As in Berry, the Court finds that Plaintiffs' Complaint is not a bare bones pleading from which Defendant could not ascertain that the damages sought were in excess of the jurisdictional amount. Berry, 2022 WL 309177, at *6 (“where a complaint only contains general, boilerplate allegations of injury, such allegations are insufficient to inform a defendant that the plaintiff is seeking damages beyond the jurisdictional minimum.”). Rather, the Court holds that the detailed allegations of the nature and severity of the injuries and the types of damages claimed, coupled with demands of more than $35,000 at each of the three counts (i.e., more than $70,000 demanded by Mr. Griffin and more than $35,000 demanded by Mrs.

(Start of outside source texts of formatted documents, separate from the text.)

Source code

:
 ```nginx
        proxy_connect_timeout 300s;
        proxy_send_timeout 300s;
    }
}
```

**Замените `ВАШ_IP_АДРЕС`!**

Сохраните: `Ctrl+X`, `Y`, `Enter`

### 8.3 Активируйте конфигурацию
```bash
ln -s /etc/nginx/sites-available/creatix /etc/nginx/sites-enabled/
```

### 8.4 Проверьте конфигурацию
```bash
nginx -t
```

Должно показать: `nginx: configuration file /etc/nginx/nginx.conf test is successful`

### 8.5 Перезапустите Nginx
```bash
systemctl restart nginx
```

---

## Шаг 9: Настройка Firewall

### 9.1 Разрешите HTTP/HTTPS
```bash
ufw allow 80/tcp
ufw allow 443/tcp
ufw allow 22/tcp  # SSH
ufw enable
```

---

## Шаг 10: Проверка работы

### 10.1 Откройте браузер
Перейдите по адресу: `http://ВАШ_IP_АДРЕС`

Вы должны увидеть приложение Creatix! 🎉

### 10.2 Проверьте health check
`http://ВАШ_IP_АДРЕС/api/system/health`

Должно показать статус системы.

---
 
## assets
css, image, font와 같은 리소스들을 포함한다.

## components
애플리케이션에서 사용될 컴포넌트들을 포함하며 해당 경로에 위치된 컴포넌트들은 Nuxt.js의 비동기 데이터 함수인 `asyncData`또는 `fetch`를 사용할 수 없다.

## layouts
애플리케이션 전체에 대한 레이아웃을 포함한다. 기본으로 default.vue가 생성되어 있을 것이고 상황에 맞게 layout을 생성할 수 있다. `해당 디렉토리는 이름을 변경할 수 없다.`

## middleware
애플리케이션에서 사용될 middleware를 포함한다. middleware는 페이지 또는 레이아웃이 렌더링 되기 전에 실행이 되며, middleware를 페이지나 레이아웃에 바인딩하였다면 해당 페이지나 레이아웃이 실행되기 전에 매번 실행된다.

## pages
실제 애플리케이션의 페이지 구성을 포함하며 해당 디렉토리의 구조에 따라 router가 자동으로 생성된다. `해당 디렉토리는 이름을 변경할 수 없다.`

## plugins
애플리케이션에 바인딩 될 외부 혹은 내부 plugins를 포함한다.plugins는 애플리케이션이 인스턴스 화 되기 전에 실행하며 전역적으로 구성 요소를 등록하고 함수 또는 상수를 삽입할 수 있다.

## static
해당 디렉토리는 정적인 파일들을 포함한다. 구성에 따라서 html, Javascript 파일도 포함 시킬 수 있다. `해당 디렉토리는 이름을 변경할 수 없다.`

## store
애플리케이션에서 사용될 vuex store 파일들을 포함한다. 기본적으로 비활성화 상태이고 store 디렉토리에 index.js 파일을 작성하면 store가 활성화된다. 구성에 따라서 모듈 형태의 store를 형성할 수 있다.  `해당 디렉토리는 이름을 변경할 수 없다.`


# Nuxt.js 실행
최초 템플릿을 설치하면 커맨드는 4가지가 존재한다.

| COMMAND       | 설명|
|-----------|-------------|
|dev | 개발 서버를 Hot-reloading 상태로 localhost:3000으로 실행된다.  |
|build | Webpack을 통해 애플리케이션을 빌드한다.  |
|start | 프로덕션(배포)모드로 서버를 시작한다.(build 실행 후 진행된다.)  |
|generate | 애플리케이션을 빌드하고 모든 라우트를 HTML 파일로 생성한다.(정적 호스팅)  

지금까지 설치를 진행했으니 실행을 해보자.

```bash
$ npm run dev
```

Griffin) plainly put Defendant on notice that the case was subject to removal at the outset. Id. Given same, pursuant to 28 U.S.C. § 1446(b)(1), any notice of removal was required to be filed within 30 days of April 4, 2022 such that Defendant's Notice of Removal submitted on May 18, 2022 is untimely and the case must be remanded.
ACCORDINGLY, IT IS HEREBY ORDERED that, pursuant to 28 U.S.C. § 1447(c) this case is REMANDED to the Court of Common Pleas of Allegheny County, forthwith;
IT IS FURTHER ORDERED that the Clerk of Court shall mark this case CLOSED and send a certified copy of this Order to the Prothonotary of the Court of Common Pleas of Allegheny County, forthwith.